例文や定型文は調べるとたくさん出てきますが、オリジナルの文章を作るなら故人と自分・家族との思い出話などをお話してもよいでしょう。
- 故人生前中は家族の前でどんな人物だったか
- 故人はどんな性格であったか
- 故人との楽しい思い出
- 故人に怒られた思い出
- 故人の意外な一面
などなど、どんなことでも構いません。縁の深かった参列者が知りたいであろうなと予想できる部分を自分なりの話し方でお話すればよいです。
会食時の喪主挨拶
本日はお忙しい中、ご参列頂き誠にありがとうございました。皆様のお力添えを持ちまして、この度の葬儀式(通夜式)を滞りなく終えることができました。ささやかな気持ちではございますが、お食事をご準備させて頂きましたので、故人を偲び(しのび)ながら召し上がって頂ければと存じます。本日は誠にありがとうございました。 ※お葬式や法要の場合「乾杯」ではなく「献杯(けんぱい)」と言いましょう。 |
お坊さんへの挨拶は?
寺院への挨拶はお通夜式の前や葬儀式の前に控室に出向いて行います。「本日は宜しくお願いします。急なことで申し訳ございません。」など冒頭の挨拶をすれば会話が広まっていきます。
色々とお話が終わり、退室する時は「本日は宜しくお願いします。」と声を掛けて部屋を出ればよいです。感謝の意を伝えることは大切ですが、そこまで改まる必要はないです。
参列者個人への挨拶
お通夜やお葬式に参列された人は喪主に挨拶を行うことが多いです。その対応は挨拶というより会話というイメージです。「(参列者)この度はご愁傷さまです。お悔やみを申し上げます。」「(喪主)お忙しい所参列いただきましてありがとうございます。」とシンプルな会話もあれば、故人と仲がよかった方は色々と質問であったり、生前中のことを喪主に伝えたりしますので、それに対応すればよいです。

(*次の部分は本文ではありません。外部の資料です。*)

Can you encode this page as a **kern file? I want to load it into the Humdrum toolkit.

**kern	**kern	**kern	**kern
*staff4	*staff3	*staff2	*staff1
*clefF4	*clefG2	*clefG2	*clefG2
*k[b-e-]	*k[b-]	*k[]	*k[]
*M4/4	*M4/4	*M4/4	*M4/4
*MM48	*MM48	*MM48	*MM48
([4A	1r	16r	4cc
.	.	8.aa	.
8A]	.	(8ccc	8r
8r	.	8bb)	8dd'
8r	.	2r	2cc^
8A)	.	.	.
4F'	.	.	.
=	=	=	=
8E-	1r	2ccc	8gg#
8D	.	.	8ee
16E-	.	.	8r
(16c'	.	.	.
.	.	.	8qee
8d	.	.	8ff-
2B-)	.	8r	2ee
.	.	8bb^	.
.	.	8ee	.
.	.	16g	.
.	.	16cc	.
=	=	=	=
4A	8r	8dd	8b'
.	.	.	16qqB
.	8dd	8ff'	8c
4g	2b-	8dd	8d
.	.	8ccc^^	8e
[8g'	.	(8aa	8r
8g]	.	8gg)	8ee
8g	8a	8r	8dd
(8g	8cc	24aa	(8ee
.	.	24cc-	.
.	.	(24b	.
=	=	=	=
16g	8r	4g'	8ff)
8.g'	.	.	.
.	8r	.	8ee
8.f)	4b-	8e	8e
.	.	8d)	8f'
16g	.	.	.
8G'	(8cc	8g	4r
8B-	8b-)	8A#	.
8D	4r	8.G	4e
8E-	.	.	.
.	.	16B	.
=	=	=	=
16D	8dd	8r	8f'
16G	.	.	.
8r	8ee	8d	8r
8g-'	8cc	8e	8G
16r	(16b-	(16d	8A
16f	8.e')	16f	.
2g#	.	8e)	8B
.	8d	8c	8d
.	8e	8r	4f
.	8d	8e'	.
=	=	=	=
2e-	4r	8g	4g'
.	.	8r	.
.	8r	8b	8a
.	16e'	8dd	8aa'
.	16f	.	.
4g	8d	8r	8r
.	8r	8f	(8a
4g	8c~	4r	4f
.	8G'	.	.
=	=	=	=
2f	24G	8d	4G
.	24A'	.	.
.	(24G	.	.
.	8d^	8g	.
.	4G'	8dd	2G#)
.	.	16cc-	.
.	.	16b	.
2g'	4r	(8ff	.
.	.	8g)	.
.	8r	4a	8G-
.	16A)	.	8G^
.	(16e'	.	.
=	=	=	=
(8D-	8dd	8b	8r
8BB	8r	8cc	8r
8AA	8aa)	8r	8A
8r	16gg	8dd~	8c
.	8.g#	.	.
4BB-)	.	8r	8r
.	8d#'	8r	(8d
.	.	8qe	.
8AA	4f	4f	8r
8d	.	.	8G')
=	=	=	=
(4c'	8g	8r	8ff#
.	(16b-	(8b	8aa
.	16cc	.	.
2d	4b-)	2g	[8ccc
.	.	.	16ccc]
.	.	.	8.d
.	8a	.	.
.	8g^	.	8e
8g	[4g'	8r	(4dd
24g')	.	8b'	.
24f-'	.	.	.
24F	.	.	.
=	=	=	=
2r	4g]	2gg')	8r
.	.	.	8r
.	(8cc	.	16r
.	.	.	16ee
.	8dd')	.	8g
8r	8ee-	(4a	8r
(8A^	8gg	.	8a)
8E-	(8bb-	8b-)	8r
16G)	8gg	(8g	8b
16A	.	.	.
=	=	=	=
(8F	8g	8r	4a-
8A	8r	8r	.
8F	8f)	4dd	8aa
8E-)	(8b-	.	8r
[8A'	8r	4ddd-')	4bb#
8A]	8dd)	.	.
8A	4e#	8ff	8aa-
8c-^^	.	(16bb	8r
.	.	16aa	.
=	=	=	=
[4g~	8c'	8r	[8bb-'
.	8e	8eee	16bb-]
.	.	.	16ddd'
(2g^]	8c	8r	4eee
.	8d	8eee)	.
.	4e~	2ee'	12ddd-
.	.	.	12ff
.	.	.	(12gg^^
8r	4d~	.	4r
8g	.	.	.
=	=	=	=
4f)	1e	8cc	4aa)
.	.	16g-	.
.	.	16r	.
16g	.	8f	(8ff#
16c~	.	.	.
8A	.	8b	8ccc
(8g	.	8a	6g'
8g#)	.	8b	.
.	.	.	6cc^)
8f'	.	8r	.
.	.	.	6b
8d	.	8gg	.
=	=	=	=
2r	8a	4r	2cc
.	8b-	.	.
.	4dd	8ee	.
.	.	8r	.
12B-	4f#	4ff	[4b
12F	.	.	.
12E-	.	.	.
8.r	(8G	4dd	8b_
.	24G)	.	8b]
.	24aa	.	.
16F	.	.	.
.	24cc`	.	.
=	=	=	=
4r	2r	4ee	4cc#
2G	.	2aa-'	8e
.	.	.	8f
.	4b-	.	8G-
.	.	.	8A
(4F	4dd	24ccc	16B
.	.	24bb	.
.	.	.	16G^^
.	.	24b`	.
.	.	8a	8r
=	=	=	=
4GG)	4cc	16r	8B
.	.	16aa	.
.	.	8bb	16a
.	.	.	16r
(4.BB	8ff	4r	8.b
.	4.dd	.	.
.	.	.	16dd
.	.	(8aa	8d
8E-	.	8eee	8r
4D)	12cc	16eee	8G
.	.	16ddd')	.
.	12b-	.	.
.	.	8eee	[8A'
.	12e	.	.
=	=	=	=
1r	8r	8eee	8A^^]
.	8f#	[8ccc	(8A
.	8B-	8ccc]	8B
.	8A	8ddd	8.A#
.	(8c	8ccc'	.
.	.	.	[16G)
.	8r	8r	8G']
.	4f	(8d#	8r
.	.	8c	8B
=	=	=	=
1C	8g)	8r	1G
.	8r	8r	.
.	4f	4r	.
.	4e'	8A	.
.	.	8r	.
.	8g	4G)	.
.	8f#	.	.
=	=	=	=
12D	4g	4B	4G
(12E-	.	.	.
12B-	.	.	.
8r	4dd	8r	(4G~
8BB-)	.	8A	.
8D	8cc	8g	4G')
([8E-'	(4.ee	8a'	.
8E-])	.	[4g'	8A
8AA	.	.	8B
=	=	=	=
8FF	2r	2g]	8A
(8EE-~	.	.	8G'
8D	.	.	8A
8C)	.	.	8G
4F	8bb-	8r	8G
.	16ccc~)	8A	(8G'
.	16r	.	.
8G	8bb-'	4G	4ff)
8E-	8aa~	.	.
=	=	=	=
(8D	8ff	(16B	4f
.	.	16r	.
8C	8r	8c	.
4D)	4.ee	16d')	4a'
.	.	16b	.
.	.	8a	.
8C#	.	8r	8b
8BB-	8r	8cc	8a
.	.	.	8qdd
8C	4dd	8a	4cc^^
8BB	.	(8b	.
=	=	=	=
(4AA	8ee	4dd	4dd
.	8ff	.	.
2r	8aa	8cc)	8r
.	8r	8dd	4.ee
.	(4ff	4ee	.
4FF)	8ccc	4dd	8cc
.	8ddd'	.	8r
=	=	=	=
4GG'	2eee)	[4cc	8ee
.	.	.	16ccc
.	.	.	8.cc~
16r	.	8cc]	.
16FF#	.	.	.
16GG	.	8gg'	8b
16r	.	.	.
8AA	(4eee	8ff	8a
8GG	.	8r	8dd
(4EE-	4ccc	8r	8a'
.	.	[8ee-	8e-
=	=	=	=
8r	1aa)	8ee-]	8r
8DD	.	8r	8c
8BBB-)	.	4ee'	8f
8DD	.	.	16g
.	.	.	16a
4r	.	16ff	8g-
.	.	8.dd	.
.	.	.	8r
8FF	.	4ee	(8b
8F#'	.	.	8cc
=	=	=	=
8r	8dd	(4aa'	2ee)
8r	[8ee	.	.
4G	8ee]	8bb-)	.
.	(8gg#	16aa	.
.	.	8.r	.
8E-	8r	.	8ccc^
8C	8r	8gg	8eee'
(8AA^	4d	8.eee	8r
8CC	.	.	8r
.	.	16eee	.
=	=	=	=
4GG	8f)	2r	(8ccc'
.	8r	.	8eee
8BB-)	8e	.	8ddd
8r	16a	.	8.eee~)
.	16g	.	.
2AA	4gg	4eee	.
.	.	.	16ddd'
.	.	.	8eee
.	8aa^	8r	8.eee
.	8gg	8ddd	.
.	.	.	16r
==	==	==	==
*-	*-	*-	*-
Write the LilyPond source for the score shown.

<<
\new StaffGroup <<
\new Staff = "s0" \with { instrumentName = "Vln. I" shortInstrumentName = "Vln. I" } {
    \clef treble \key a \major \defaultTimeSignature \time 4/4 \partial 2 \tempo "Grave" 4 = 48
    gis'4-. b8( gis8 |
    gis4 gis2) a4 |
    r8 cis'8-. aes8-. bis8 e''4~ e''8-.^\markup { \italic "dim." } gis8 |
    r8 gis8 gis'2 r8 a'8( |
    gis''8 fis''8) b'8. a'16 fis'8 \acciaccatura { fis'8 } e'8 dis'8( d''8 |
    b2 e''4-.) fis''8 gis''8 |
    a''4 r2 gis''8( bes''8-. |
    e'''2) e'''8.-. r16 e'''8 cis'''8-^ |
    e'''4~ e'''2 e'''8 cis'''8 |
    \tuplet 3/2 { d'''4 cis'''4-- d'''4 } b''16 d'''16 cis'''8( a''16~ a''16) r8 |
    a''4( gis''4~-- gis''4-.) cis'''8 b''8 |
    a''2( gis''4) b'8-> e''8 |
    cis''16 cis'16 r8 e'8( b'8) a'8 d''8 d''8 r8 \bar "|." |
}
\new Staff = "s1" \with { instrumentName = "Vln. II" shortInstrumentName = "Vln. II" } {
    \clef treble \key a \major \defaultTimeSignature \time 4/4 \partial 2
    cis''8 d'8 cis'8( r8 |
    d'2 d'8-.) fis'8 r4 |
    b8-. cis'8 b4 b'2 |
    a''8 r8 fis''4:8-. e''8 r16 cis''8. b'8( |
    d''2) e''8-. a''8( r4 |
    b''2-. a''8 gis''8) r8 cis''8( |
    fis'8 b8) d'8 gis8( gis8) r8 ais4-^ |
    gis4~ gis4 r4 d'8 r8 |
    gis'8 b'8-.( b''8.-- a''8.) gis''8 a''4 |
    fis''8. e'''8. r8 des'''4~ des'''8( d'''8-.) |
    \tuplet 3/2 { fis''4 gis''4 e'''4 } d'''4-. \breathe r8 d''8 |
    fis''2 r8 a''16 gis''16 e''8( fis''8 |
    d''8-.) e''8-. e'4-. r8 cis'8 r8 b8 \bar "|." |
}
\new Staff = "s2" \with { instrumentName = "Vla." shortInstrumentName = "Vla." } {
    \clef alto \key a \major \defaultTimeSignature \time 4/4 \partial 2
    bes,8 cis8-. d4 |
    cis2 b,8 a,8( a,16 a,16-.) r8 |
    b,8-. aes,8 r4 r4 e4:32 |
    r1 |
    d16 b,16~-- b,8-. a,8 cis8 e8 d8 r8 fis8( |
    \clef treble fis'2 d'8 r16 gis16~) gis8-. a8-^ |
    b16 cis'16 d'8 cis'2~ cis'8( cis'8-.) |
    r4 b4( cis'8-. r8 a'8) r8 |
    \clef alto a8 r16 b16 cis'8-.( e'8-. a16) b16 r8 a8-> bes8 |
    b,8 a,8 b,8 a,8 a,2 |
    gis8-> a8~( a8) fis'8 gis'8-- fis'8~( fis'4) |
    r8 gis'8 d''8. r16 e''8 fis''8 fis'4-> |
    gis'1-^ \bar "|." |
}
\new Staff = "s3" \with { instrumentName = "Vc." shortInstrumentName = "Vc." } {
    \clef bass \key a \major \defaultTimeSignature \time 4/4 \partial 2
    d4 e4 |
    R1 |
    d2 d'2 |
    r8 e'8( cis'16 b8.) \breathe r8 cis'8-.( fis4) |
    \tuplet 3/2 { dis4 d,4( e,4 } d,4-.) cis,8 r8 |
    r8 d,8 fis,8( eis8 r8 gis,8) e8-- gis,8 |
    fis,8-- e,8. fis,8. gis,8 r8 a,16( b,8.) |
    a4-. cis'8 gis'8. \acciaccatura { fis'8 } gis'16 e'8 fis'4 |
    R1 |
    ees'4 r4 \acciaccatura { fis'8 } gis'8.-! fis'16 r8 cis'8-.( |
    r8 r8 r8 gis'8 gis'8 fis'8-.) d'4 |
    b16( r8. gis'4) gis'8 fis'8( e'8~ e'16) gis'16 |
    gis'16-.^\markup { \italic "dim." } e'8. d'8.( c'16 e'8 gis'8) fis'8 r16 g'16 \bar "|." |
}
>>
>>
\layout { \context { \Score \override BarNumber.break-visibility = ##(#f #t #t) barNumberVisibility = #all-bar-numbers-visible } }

感謝の意を込めて参列者の質問に答えたり、故人の晩年中のことをお話しすることがよいといえます。
喪主挨拶のポイント
さまざまな場面で参列者への対応や挨拶・声かけなどが必要となりますが、人前で挨拶となると「ちゃんとした正しい言葉を使わないと・・・」「人前で話した事が無いから緊張する・・・」など不安がいっぱいと言う方が多く、冷静に挨拶をするというのは簡単ではありません。
しかし大切なのは格好良く話す事では無く、参列して頂いた方へ心から感謝の気持ちを伝えることです。また、お通夜や葬儀告別式のどちらかにしか参列出来ない方もいらっしゃいますので、あいさつ文が重なっても問題はありません。挨拶の例文や紙に書き留めた文章・メモを見ながらでも良いのでゆっくりと自分のペースで挨拶されるのがよいでしょう。
喪主の葬儀・家族葬での挨拶まとめ
こちらでは喪主様のお通夜式・葬儀告別式での挨拶のマナーや例文についてご紹介いたしました。
挨拶文につきましては葬儀の前に頭の中で整理したり、あらかじめ考えてメモなどをしておきますと少しでも落ち着いた気持ちでご挨拶が行えるでしょう。
故人様が家族葬を希望していた場合、「故人の遺言で家族葬を希望していたため、このような形式で執り行いました。」など付け加えてもよいといえます。
挨拶において大切なのは正しい言葉で行うより気持ちを込めて挨拶をすることです。そこまで言葉使いやマナーなどを気にせず参列者への感謝の気持ちを込めて挨拶を行えば気持ちが伝わるものだといえます。